Les Yéniches (en allemand : die Jenische, adjectif : jenisch) sont un groupe ethnique semi-nomade d'Europe dont l'origine semble varier selon les familles. Ils ont leur propre langue, la langue yéniche dont certains éléments donnent une indication sur leur propre histoire qui est longuement enracinée en Europe. Les Yéniches se distinguent physiquement de la plupart des Roms : en effet, physiquement, rien ne distingue un Yéniche d'un Français, Allemand ou Suisse, ce qui leur vaut souvent le surnom de « Tziganes blancs ». On les trouve principalement en Allemagne (région du Rhin), Suisse, Autriche, France et Belgique.

Ils sont souvent assimilés aux Roms, du fait de leur vie nomade (autrefois généralisée mais aujourd'hui partielle), marginalisée et exerçant les mêmes métiers (rémouleur, ferrailleur, ou vannier, ce qui leur vaut le surnom de « vanniers » en Alsace) et en Suisse romande. La plupart des Yéniches refusent d'être considérés comme des Roms. Les persécutions et le racisme dont les Roms furent et sont encore parfois victimes, notamment en Allemagne, pourraient peser dans ce refus.

Drapeau yéniche (non officiel)

Sommaire

Localisation et nombre

Environ 200 000 Yéniches vivent en Allemagne, dont 120 000 en Bavière, Rhénanie-du-Nord-Westphalie et Bade-Wurtemberg. La majorité des Yéniches d'Allemagne sont à moitié ou complètement sédentaires ; 29 000 sont des nomades, c'est-à-dire qu'ils vivent et voyagent toute l'année dans des caravanes. En Suisse il y a 50 000 Yéniches, dont 3 500 nomades. En Autriche vivent 35 000 Yéniches, surtout au Tyrol, dans le Mühlviertel, le Waldviertel et dans le Burgenland, dont environ 3 500 sont nomades permanents. En Hongrie vivent 60 000 Yéniches et 11 000 en Biélorussie, dont un nombre indéterminé de nomades. En Belgique on dénombrait, dans les années 1990, 70 000 Yéniches itinérants, le nombre de sédentaires n'étant pas connu. Au Luxembourg, ils seraient quelque 2 800. Dans les autres pays d'Europe de l'Ouest où ils sont présents, comme la France et les Pays-Bas, on n'en connaît pas le nombre. Selon Alain Reyniers, « les Yéniches constituent aujourd'hui en France, sans doute le groupe le plus important (parmi les nomades)[1] ». Plusieurs familles yéniches habitent le bidonville du Ruisseau Mirabeau à Marseille, où ils se sont sédentarisés[2].

- ENTRÉES -
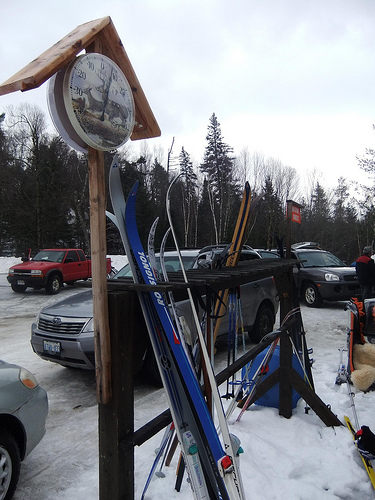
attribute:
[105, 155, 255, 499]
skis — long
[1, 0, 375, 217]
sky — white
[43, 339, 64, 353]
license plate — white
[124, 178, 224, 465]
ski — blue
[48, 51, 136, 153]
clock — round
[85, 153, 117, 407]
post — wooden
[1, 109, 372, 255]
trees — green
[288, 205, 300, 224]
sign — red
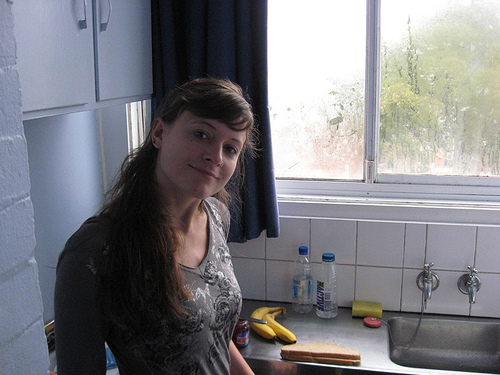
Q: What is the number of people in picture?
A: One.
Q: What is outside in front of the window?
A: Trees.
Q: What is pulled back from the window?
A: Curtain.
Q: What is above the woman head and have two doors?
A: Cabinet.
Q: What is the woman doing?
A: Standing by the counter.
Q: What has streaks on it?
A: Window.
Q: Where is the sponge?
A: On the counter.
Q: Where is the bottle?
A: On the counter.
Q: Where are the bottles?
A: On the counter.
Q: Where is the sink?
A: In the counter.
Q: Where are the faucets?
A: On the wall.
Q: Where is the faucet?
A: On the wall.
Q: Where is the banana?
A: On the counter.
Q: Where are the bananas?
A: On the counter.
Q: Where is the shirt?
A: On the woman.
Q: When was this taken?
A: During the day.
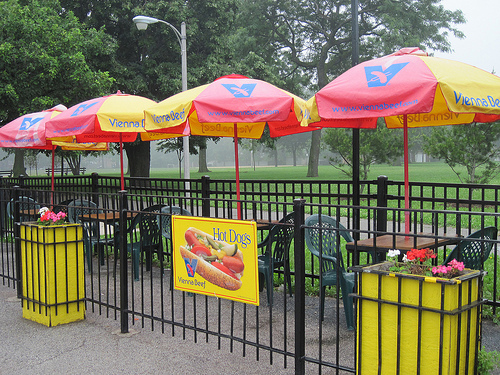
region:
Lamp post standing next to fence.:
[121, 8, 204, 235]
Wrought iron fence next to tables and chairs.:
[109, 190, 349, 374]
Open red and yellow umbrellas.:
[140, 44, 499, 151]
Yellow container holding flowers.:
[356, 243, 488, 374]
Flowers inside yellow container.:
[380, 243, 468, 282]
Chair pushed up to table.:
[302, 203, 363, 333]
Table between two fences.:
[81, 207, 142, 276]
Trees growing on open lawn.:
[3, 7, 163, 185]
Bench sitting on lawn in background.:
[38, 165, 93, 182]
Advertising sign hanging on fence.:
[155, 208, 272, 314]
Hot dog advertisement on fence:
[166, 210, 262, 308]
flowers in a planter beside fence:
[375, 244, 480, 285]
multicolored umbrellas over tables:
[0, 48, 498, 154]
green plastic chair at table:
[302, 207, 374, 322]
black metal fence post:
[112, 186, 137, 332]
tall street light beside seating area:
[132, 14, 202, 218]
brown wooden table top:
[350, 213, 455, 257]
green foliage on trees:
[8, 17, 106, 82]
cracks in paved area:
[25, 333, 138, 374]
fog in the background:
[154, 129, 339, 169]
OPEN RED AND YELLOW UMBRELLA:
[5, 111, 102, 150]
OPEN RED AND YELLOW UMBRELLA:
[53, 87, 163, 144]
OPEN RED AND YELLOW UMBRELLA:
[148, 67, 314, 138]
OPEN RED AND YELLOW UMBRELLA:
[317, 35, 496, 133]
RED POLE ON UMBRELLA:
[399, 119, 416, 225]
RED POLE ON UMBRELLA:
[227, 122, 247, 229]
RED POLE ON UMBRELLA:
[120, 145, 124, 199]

...

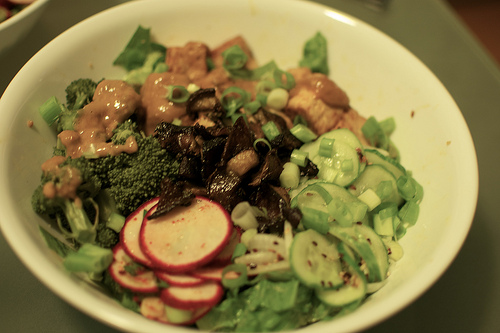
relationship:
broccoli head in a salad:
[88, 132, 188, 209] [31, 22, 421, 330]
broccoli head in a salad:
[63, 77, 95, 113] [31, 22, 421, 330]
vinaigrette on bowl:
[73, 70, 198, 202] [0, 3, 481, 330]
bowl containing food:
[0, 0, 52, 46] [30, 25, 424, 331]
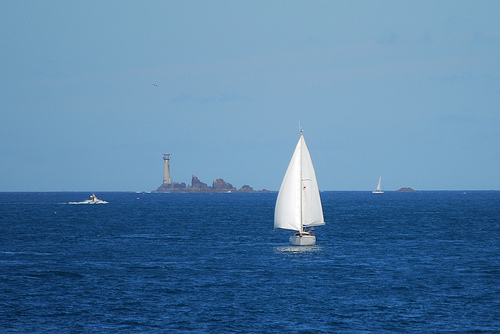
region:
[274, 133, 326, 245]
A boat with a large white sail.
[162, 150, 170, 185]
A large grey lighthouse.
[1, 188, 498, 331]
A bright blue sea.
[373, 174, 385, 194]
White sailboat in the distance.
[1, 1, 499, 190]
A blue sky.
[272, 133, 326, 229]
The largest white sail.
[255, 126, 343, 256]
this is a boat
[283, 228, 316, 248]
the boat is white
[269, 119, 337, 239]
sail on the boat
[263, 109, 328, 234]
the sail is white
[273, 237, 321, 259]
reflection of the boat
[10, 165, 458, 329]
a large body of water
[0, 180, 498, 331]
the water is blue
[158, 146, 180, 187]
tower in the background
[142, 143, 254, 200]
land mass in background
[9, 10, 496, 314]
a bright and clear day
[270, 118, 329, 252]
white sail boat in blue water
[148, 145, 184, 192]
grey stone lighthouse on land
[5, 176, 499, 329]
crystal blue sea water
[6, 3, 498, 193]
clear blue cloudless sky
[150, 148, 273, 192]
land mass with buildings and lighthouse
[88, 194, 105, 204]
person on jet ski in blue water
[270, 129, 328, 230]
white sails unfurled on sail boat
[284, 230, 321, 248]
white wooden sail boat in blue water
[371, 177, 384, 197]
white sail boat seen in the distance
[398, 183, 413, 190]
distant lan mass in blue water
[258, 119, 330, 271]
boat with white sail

- DÉTAIL DE LA TÂCHE -
Traduisez en anglais cette phrase du texte sur les Yéniches : « La plupart des Yéniches refusent d'être considérés comme des Roms. » Les items n'ont ici aucun rôle à jouer.

- RÉPONSE COMPLÈTE -
Most Yeniche refuse to be regarded as Roma.